(2x-3)(x^2+5x-3)=2x+10x^2-15x+9

*Is this correct.?

this is a different problem...

Here's how this one works out:

......x^2 + 5x - 3
............2x - 3
==================
...... -3x^2 - 15x + 9
2x^3 + 10x^2 - 6x
======================
2x^3 + 7x^2 - 21x + 9

I hope this will help.

To check if the expression is correct, you can simplify both sides of the equation and see if they are equal.

On the left side of the equation, you have the expression (2x-3)(x^2+5x-3).
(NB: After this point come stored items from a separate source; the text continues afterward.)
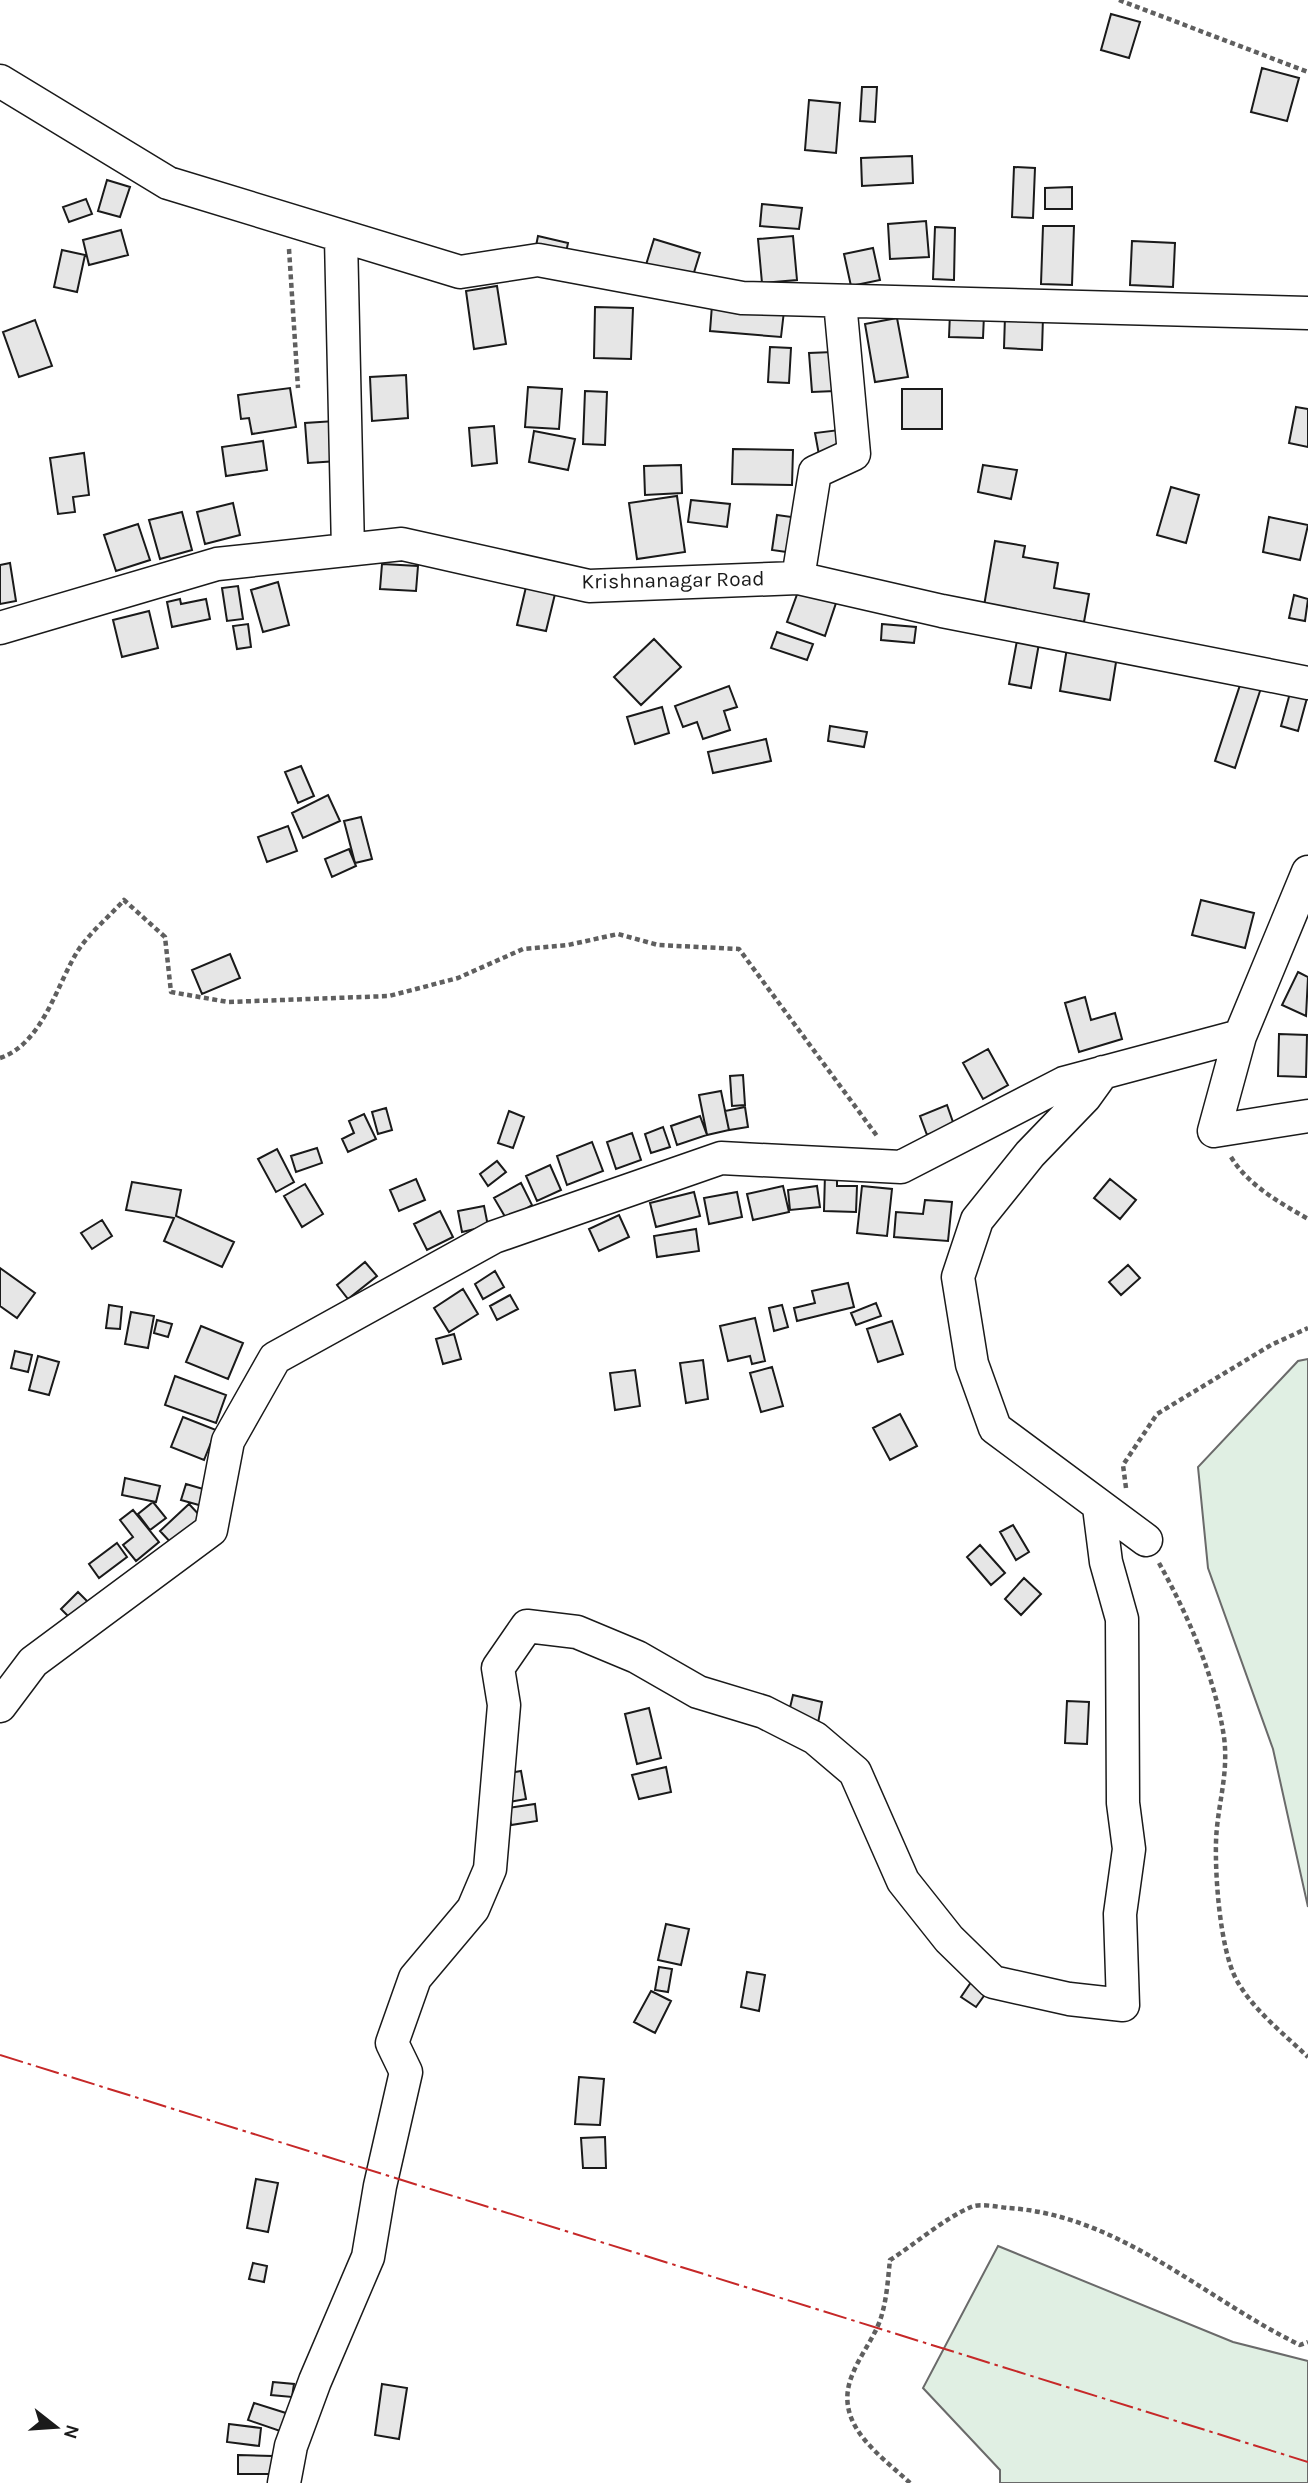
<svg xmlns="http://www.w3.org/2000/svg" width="1308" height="2483" font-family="Karla,sans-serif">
  <rect width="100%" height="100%" fill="#fff"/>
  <path fill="#e0efe3" stroke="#6a6a6a" stroke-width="2" d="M 1308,1359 L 1308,1907 L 1273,1749 L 1208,1568 L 1198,1467 L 1298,1361 Z
    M 998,2246 L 1233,2342 L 1308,2361 L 1308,2483 L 1000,2483 L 1000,2470 L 923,2388 Z"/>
  <path fill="#e6e6e6" stroke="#1a1a1a" stroke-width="2" d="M 1111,14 L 1140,22 L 1129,58 L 1101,50 Z
    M 1262,68 L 1299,78 L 1287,121 L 1251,112 Z
    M 862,87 L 877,87 L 875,122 L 860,121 Z
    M 809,100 L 840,103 L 836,153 L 805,150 Z
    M 912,156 L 913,183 L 862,186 L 861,158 Z
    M 1014,167 L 1035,168 L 1033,218 L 1012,217 Z
    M 107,180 L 130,187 L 120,217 L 98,211 Z
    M 1072,187 L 1072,209 L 1045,209 L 1045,188 Z
    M 86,199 L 92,214 L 69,222 L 63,207 Z
    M 762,204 L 802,208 L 799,229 L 760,226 Z
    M 926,221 L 929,257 L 890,259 L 888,224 Z
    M 1043,226 L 1074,226 L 1072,285 L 1041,284 Z
    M 935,227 L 955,228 L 954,280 L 933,279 Z
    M 121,230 L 128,255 L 89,265 L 83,240 Z
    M 538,236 L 568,243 L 564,262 L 534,256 Z
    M 793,236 L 797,280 L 762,283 L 758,239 Z
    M 654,239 L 700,253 L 691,282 L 645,268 Z
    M 1132,241 L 1175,243 L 1173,287 L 1130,285 Z
    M 873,248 L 880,280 L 851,286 L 844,254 Z
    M 62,250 L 85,255 L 77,292 L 54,287 Z
    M 497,286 L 506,344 L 474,349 L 466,291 Z
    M 712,305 L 784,311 L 781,337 L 710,331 Z
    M 595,307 L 633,308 L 631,359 L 594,358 Z
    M 950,313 L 984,315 L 983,338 L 949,337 Z
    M 1005,316 L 1043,317 L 1042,350 L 1004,348 Z
    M 897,318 L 908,377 L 875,382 L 865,324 Z
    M 35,320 L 52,366 L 19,377 L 3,332 Z
    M 770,347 L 791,348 L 789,383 L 768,382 Z
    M 833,352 L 835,391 L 812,392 L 809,353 Z
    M 406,375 L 408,418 L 372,421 L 370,377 Z
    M 528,387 L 562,389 L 559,429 L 525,427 Z
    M 290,388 L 296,427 L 252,434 L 249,418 L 241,419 L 238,395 Z
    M 902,389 L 942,389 L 942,429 L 902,429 Z
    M 585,391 L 607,392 L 605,445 L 583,444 Z
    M 1296,407 L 1308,409 L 1308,447 L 1289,443 Z
    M 335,421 L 338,461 L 308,463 L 305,423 Z
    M 494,426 L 497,463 L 472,466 L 469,428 Z
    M 847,429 L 849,451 L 819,455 L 815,433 Z
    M 534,431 L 575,439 L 568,470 L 529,462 Z
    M 263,441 L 267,470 L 226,476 L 222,447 Z
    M 733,449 L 793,450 L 792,485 L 732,484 Z
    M 84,453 L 89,495 L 73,497 L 75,512 L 58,514 L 50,458 Z
    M 681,465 L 682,493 L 645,495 L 644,466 Z
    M 983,465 L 1017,470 L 1011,499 L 978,492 Z
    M 1171,487 L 1199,495 L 1186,543 L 1157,535 Z
    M 677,496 L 685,552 L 637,559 L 629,503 Z
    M 691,500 L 730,504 L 727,527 L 688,522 Z
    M 233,503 L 240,535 L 205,544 L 197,512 Z
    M 182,512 L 192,550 L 160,559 L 149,520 Z
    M 777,515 L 799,518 L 794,553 L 772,550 Z
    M 1269,517 L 1308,525 L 1300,560 L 1263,552 Z
    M 138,524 L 150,560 L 116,571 L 104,535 Z
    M 995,541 L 1025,546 L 1023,557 L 1058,563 L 1054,588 L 1089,594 L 1084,622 L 984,606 Z
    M 10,563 L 16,601 L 0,604 L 0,565 Z
    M 382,564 L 418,566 L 416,591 L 380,589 Z
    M 278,582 L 289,625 L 263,632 L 251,590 Z
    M 238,586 L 243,619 L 227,621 L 222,588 Z
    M 526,587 L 555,594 L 546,631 L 517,625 Z
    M 799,589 L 836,603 L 825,636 L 787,622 Z
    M 1294,595 L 1308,599 L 1305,621 L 1289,618 Z
    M 180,599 L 181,604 L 206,599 L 210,619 L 172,627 L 167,602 Z
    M 149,611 L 158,648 L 122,657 L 113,620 Z
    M 248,624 L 251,647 L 237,649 L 233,626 Z
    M 882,624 L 916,627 L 914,643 L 881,640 Z
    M 777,632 L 813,644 L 807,660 L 771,648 Z
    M 1018,635 L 1040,638 L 1031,688 L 1009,684 Z
    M 654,639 L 681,667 L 641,705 L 614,677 Z
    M 1067,648 L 1117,656 L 1110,700 L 1060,691 Z
    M 1241,682 L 1261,688 L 1235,768 L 1215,761 Z
    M 729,686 L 737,707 L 724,711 L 730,730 L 703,739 L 697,722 L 683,727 L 675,706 Z
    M 1290,693 L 1307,698 L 1298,731 L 1281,726 Z
    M 662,707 L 669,733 L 635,744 L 627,717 Z
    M 830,726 L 867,732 L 864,747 L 828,741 Z
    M 766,739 L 771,761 L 713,773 L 708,752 Z
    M 301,766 L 314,796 L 298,803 L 285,772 Z
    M 328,795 L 340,821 L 303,838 L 292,813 Z
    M 361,817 L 372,859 L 355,863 L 344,821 Z
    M 288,826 L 297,851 L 267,862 L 258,837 Z
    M 349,849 L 356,866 L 332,877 L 325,859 Z
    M 1201,900 L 1254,913 L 1245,948 L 1192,935 Z
    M 230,954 L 240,978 L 202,994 L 192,970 Z
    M 1298,972 L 1308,977 L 1306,1016 L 1282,1005 Z
    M 1085,997 L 1091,1020 L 1115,1013 L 1122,1039 L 1079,1052 L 1065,1003 Z
    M 1279,1034 L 1307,1035 L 1306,1077 L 1278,1076 Z
    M 988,1049 L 1008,1085 L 983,1099 L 963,1063 Z
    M 743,1075 L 745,1105 L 732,1106 L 730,1076 Z
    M 721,1091 L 729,1130 L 707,1135 L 699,1095 Z
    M 947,1105 L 954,1125 L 927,1135 L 920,1116 Z
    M 745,1107 L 748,1127 L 729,1130 L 725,1111 Z
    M 386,1108 L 392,1130 L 378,1134 L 372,1112 Z
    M 509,1111 L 524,1117 L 513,1148 L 498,1143 Z
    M 364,1114 L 376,1139 L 348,1152 L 342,1139 L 354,1133 L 349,1121 Z
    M 700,1116 L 707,1135 L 677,1145 L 671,1126 Z
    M 663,1127 L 670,1147 L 651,1153 L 645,1134 Z
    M 632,1133 L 641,1160 L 616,1169 L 607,1142 Z
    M 592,1142 L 603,1171 L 567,1185 L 557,1156 Z
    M 317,1148 L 322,1163 L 296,1172 L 291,1156 Z
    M 277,1149 L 294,1182 L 276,1192 L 258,1159 Z
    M 497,1161 L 506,1172 L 488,1186 L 480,1174 Z
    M 550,1165 L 561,1190 L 537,1201 L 526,1176 Z
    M 825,1174 L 837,1174 L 837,1186 L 857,1186 L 856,1212 L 824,1211 Z
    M 416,1179 L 425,1200 L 399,1211 L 390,1190 Z
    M 1110,1179 L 1136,1200 L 1120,1219 L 1094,1198 Z
    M 132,1182 L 181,1190 L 176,1216 L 234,1242 L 222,1267 L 164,1241 L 174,1218 L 126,1210 Z
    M 521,1183 L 532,1205 L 507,1220 L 494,1198 Z
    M 305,1184 L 323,1214 L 302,1227 L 284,1196 Z
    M 783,1186 L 789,1212 L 753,1220 L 747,1194 Z
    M 817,1186 L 820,1207 L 790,1210 L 788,1190 Z
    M 862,1186 L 892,1189 L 887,1236 L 857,1233 Z
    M 694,1192 L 700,1216 L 656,1227 L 650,1203 Z
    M 737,1192 L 742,1217 L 709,1224 L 704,1198 Z
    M 925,1200 L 952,1202 L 948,1241 L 894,1237 L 896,1212 L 923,1214 Z
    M 484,1206 L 488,1226 L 462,1232 L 458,1211 Z
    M 440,1211 L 453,1237 L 427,1250 L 414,1224 Z
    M 619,1215 L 629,1237 L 599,1251 L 589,1229 Z
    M 102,1220 L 112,1236 L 92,1249 L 81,1233 Z
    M 696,1229 L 699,1251 L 657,1257 L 654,1236 Z
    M 365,1262 L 377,1276 L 348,1299 L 337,1285 Z
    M 1128,1265 L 1140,1278 L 1121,1295 L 1109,1282 Z
    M 0,1268 L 35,1293 L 17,1318 L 0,1306 Z
    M 495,1271 L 504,1287 L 483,1299 L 475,1284 Z
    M 848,1283 L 854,1307 L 797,1321 L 794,1308 L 815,1303 L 812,1291 Z
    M 463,1289 L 478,1314 L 449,1332 L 434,1308 Z
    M 510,1295 L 518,1309 L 497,1320 L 490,1306 Z
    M 876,1303 L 881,1316 L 856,1325 L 851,1313 Z
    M 109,1305 L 122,1307 L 120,1329 L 106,1328 Z
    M 782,1305 L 788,1327 L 774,1331 L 769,1308 Z
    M 131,1312 L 154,1316 L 148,1348 L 125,1344 Z
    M 755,1318 L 765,1361 L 752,1364 L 750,1356 L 728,1361 L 720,1326 Z
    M 157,1320 L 172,1324 L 168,1337 L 154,1333 Z
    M 892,1321 L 903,1354 L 878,1362 L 867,1329 Z
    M 201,1326 L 243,1343 L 228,1379 L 186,1362 Z
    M 454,1334 L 461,1359 L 443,1364 L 436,1339 Z
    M 15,1351 L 32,1355 L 28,1372 L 11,1368 Z
    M 38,1356 L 59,1362 L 49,1395 L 29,1390 Z
    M 703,1360 L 708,1399 L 686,1403 L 680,1363 Z
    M 772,1367 L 783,1406 L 761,1412 L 750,1373 Z
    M 635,1370 L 640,1406 L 615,1410 L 610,1373 Z
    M 175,1376 L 226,1395 L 216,1423 L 165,1405 Z
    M 900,1414 L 917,1446 L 890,1460 L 873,1428 Z
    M 183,1417 L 216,1430 L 204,1460 L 171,1447 Z
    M 125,1478 L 160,1486 L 156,1502 L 122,1495 Z
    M 186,1484 L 210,1491 L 206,1507 L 181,1500 Z
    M 153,1502 L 166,1518 L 150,1530 L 138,1514 Z
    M 189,1504 L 203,1519 L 174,1546 L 160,1531 Z
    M 133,1510 L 159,1542 L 136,1561 L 123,1545 L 133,1537 L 120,1520 Z
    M 1013,1525 L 1029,1552 L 1016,1560 L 1000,1532 Z
    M 117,1543 L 127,1557 L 99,1578 L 89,1564 Z
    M 980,1545 L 1005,1573 L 991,1585 L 967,1557 Z
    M 1024,1578 L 1041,1594 L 1021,1615 L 1005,1599 Z
    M 78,1592 L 89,1603 L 72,1620 L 61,1609 Z
    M 793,1695 L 822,1702 L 818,1723 L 788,1716 Z
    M 1067,1701 L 1089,1702 L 1087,1744 L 1065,1743 Z
    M 649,1708 L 661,1758 L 637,1764 L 625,1714 Z
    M 666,1767 L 671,1792 L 639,1799 L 632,1775 Z
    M 521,1771 L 526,1799 L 509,1802 L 504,1774 Z
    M 535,1804 L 537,1821 L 511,1825 L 508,1808 Z
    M 666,1924 L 689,1929 L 681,1965 L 658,1960 Z
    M 659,1967 L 672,1969 L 668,1992 L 655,1990 Z
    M 747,1972 L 765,1975 L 759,2011 L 741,2007 Z
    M 976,1975 L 991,1986 L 976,2007 L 961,1997 Z
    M 651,1991 L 671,2001 L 655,2033 L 634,2022 Z
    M 579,2077 L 604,2079 L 600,2125 L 575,2124 Z
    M 605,2137 L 606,2168 L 583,2168 L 581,2138 Z
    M 256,2179 L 278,2183 L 268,2232 L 247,2228 Z
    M 253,2263 L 267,2266 L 264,2282 L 249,2279 Z
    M 273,2382 L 294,2384 L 292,2397 L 271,2395 Z
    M 382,2384 L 407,2388 L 399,2439 L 375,2435 Z
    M 254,2403 L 289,2414 L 283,2432 L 248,2420 Z
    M 229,2424 L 261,2428 L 259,2446 L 227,2442 Z
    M 238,2455 L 272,2456 L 272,2474 L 238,2474 Z"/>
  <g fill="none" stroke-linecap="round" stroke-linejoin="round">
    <g stroke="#1a1a1a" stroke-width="35">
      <path id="minor" d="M 0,81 L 168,183 L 460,272 L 538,260 L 742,298 L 1308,313
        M 341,238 L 348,550
        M 798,578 L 815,472 L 854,454 L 840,302
        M 0,628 L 217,564 L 402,544 L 589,586 L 798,578 L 942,611 L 1308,683
        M 1240,1036 L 1214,1131 L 1308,1116
        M 1103,1072 L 1085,1097 L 1030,1154 L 977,1220 L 958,1277 L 972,1364 L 995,1428 L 1146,1540
        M 0,1706 L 33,1662 L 211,1530 L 228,1441 L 275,1358 L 494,1237 L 721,1158 L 901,1167 L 1064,1083 L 1240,1036 L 1308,872
        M 284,2483 L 291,2446 L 315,2381 L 368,2257 L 380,2186 L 406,2072 L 392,2043 L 415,1978 L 473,1909 L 490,1869 L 504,1705 L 498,1668 L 527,1626 L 577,1632 L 637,1657 L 698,1692 L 764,1712 L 815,1738 L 855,1772 L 903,1881 L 949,1939 L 993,1982 L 1069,1999 L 1123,2005 L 1120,1914 L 1129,1849 L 1123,1803 L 1122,1619 L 1106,1562 L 1099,1507"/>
    </g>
    <path stroke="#5f5f5f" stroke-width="4.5" stroke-dasharray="5 3.5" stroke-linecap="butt" d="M 1119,0 L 1308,72
      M 289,249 L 298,388
      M 0,1058 C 42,1044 56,987 77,952 C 89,933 109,917 124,900 L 165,937 L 171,992 L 228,1002 L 389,996 L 458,978 L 523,949 L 568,945 L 618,934 L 658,945 L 739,949 L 877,1136
      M 1231,1157 C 1249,1186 1279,1202 1308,1219
      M 1126,1488 L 1123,1465 L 1157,1414 L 1271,1345 L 1308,1328
      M 1159,1563 C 1188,1615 1215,1677 1224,1737 C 1229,1775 1217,1806 1216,1842 C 1215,1877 1220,1948 1236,1979 C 1252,2009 1284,2034 1308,2057
      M 910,2483 C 878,2453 831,2423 853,2373 C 861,2353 877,2334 882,2314 C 887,2297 888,2278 890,2260 C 915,2244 945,2218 971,2207 C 980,2203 998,2207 1008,2208 C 1120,2215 1203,2298 1300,2345 L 1308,2342"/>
    <use href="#minor" stroke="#fff" stroke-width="32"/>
    <path stroke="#c62828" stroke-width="2" stroke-dasharray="24 5 3.5 5" stroke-linecap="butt" d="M 0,2055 L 1308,2462"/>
  </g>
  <g text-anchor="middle" stroke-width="5" stroke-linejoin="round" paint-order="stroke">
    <g font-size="21" fill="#1a1a1a" stroke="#fff">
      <text transform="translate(673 580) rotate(-1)" y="7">Krishnanagar Road</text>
    </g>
  </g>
  <g transform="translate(56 2427) rotate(107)" stroke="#ffffff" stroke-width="5" paint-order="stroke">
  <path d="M0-5L12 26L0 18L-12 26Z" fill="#1a1a1a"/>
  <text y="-10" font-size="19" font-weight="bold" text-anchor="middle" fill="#1a1a1a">N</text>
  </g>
</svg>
To expand this expression, you can use the distributive property.

(2x-3)(x^2+5x-3) = 2x(x^2+5x-3) - 3(x^2+5x-3)

First, distribute the 2x and -3 to the terms inside the parentheses:

= 2x(x^2) + 2x(5x) + 2x(-3) - 3(x^2) - 3(5x) - 3(-3)
= 2x^3 + 10x^2 - 6x - 3x^2 - 15x + 9

Now, combine like terms:

= 2x^3 + (10x^2 - 3x^2) + (-6x - 15x) + 9
= 2x^3 + 7x^2 - 21x + 9

So, the simplified expression on the left side of the equation is 2x^3 + 7x^2 - 21x + 9.

On the right side of the equation, you have 2x + 10x^2 - 15x + 9. This expression is already simplified.

Now, compare the simplified expressions:

2x^3 + 7x^2 - 21x + 9 = 2x + 10x^2 - 15x + 9

Since both sides of the equation are equal, the expression is correct.